By Jon Harper, National Defense
Lawmakers have repeatedly refused to authorize another round of U.S. military base realignment and closure, known as BRAC, despite pleas from Pentagon leaders. But that could change now that President Donald Trump is in office, according to defense analysts.
Pentagon officials estimate that another round of BRAC — which last occurred in 2005 — would save $2 billion annually. That money could be reinvested to address military readiness shortfalls, noted Kurt Couchman, vice president of public policy at Defense Priorities, a national-security focused advocacy group.
“The new president I think is the main reason for optimism,” he said at a conference on Capitol Hill. “There was a lot of distrust for President Obama [among Republican lawmakers]. There was a lot of concern about his … commitment to a strong national defense — whether or not that was justified, there was a lot of concern there.
“There isn’t that level of concern with President Trump,” he continued.
GOP members of Congress are now more likely to have confidence that any savings from BRAC would be reinvested in other military priorities, Couchman suggested. “With [Secretary of Defense James] Mattis in the driver seat of this whole process, I think people could be assured that he is going to put the readiness and capabilities of the armed forces above everything else.”
Christopher Preble, vice president for defense and foreign policy studies at the Cato Institute, envisioned Trump using the presidential bully pulpit to pressure lawmakers to cut unnecessary overhead.
“To my knowledge he has not addressed the subject [of BRAC] specifically, but he has talked about the amount of waste at the Pentagon and using … efficiencies to pay for some of his increased force structure,” Preble said.

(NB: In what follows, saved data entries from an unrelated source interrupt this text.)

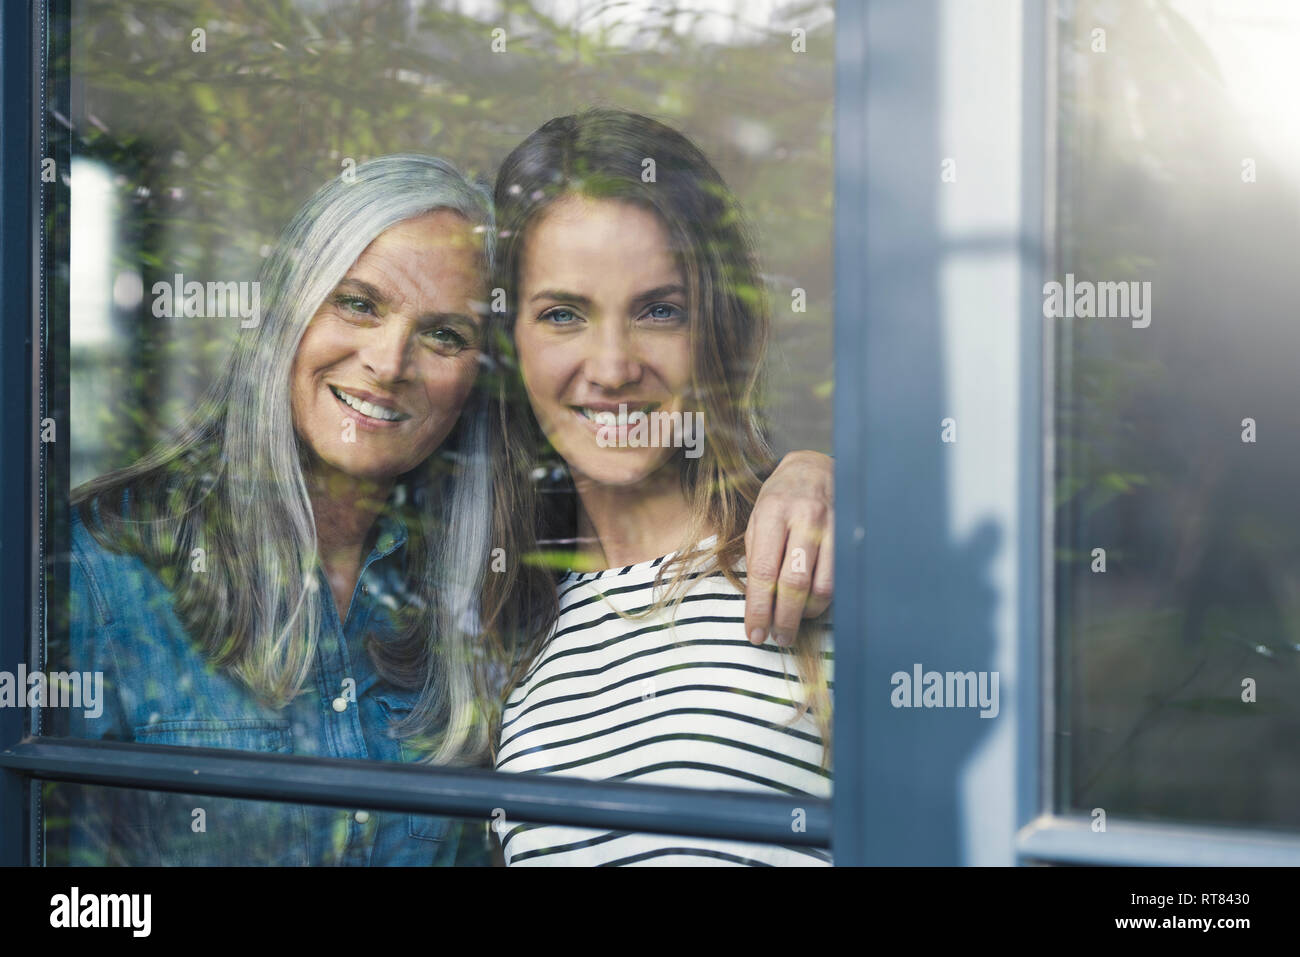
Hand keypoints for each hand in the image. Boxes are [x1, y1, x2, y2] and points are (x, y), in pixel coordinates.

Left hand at [743, 450, 833, 645]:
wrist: (814, 468)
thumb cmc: (780, 498)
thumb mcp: (758, 518)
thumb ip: (756, 557)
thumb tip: (756, 604)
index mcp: (773, 513)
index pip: (764, 571)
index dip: (759, 608)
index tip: (755, 633)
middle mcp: (805, 519)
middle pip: (795, 583)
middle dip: (784, 619)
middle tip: (778, 638)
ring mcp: (832, 527)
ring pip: (823, 586)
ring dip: (807, 613)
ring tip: (794, 621)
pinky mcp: (849, 535)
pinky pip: (840, 579)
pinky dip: (825, 599)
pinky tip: (812, 604)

Mattis has promised to find efficiencies and improve the way the Pentagon does business as part of the fiscal years 2019-2023 defense program that is being developed. Preble expects a push for base realignment and closures, and a reduction in civilian overhead, to be part of that.

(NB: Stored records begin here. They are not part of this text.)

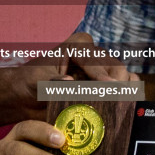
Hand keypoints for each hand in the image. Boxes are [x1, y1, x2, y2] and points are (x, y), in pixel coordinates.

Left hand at [0, 32, 131, 127]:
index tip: (108, 86)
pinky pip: (124, 86)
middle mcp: (94, 55)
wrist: (27, 96)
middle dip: (117, 84)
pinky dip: (127, 96)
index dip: (101, 73)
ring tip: (123, 105)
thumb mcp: (38, 81)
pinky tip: (125, 107)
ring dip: (125, 91)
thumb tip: (70, 81)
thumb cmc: (31, 84)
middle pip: (115, 66)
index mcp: (78, 47)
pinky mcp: (106, 86)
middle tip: (118, 101)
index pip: (94, 59)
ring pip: (124, 77)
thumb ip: (53, 81)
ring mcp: (102, 70)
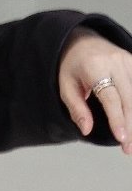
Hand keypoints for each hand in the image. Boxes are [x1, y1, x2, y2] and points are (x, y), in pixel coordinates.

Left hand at [58, 29, 131, 154]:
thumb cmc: (71, 67)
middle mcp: (116, 62)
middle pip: (129, 99)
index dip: (117, 119)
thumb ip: (76, 108)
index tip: (121, 138)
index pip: (110, 98)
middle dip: (130, 126)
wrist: (81, 41)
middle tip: (129, 149)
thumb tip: (86, 130)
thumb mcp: (65, 87)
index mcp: (95, 67)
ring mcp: (128, 61)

“I find it hard to believe that the president can implement major efficiency reforms that don’t address the overhead problem,” he said.
Nevertheless, there’s no guarantee that lawmakers would green-light another round of BRAC, even if Trump and Mattis push for it.
“I’ve worked for two members of Congress, and nobody wants a facility in their district to go away” and have a negative impact on the local economy, Couchman said.